Part of the debate – in the Senedd at 2:47 pm on 25 October 2017.
The Vegetable Summit was held yesterday simultaneously in Scotland, England and here in Wales at the Pierhead. Its aim is to change our dysfunctional food system. Most people have heard about five a day, but few actually achieve it. Vegetables should be a fifth of our shopping; we buy less than half that. Sugary, fatty, salty foods are piled high and sold cheap, while some communities are fruit and veg deserts. The advertising industry tries to target children with sugar-loading cereals, drinks and biscuits and a mere 1.2 per cent of advertising is spent on promoting vegetables. Not surprisingly, nearly 80 per cent of five to 10-year-olds do not eat enough vegetables to stay healthy, rising to 95 per cent amongst 11 to 16-year-olds. That drives up obesity, diabetes, heart disease and cancer.

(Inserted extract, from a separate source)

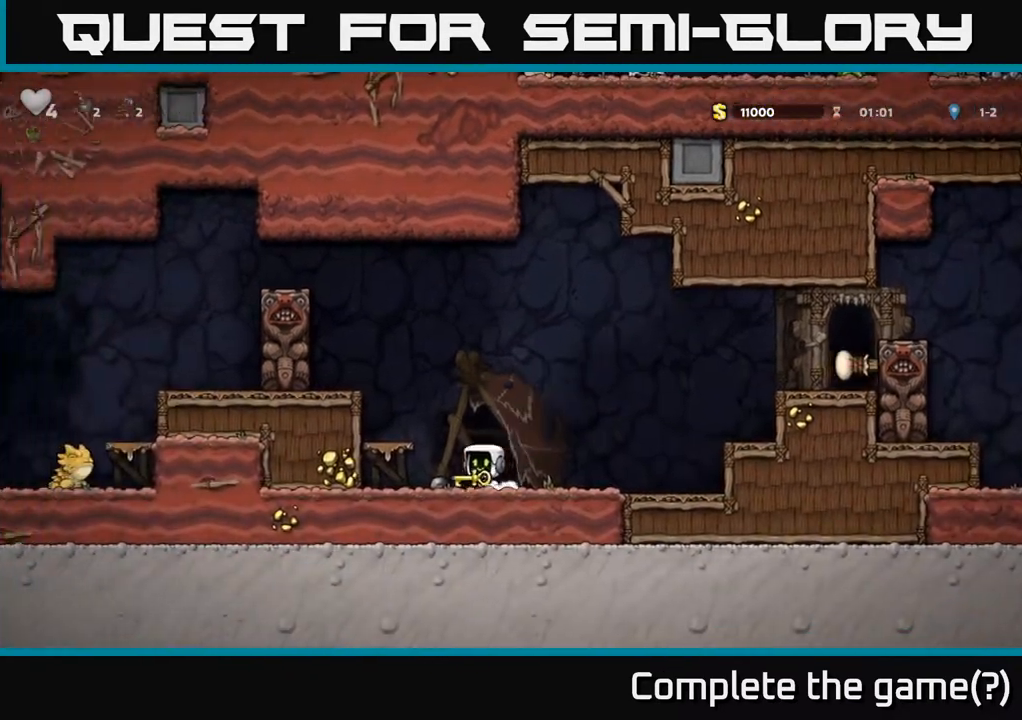
{"buttons": [], "left_stick": "center", "events": [[17, "DPAD_LEFT", "down"], [183, "A", "up"], [267, "DPAD_LEFT", "up"]]}
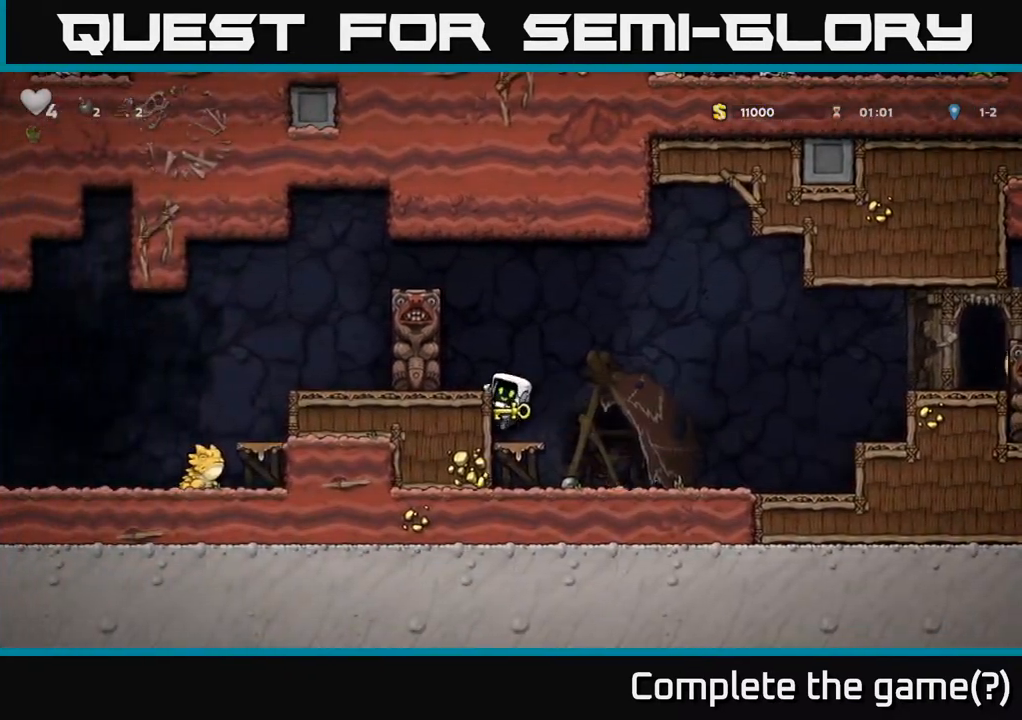
{"buttons": [], "left_stick": "center", "events": [[17, "A", "down"], [167, "A", "up"]]}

The pledges made yesterday include Birmingham, Brighton, Redbridge and Cardiff councils becoming veg pioneers so that growing and eating lots of veg is a normal activity. Lantra and Puffin Produce are working on a plan to increase Welsh veg production by 50 per cent by 2020. Castell Howell is driving up veg sales and putting more veg in its ready meals. Lidl, Tesco, Sainsbury’s and Co-op are all going to put two vegetables in all their main meal dishes, and Greggs will put veg in all its soups and at least half its sandwiches. Cardiff Metropolitan University will include two vegetables rather than one in its canteens at no extra cost and Charlton House will be trialling free veg upstairs on Fridays. My Peas Please vision for Wales is delicious, accessible, affordable veg, where eating it in large quantities is normal.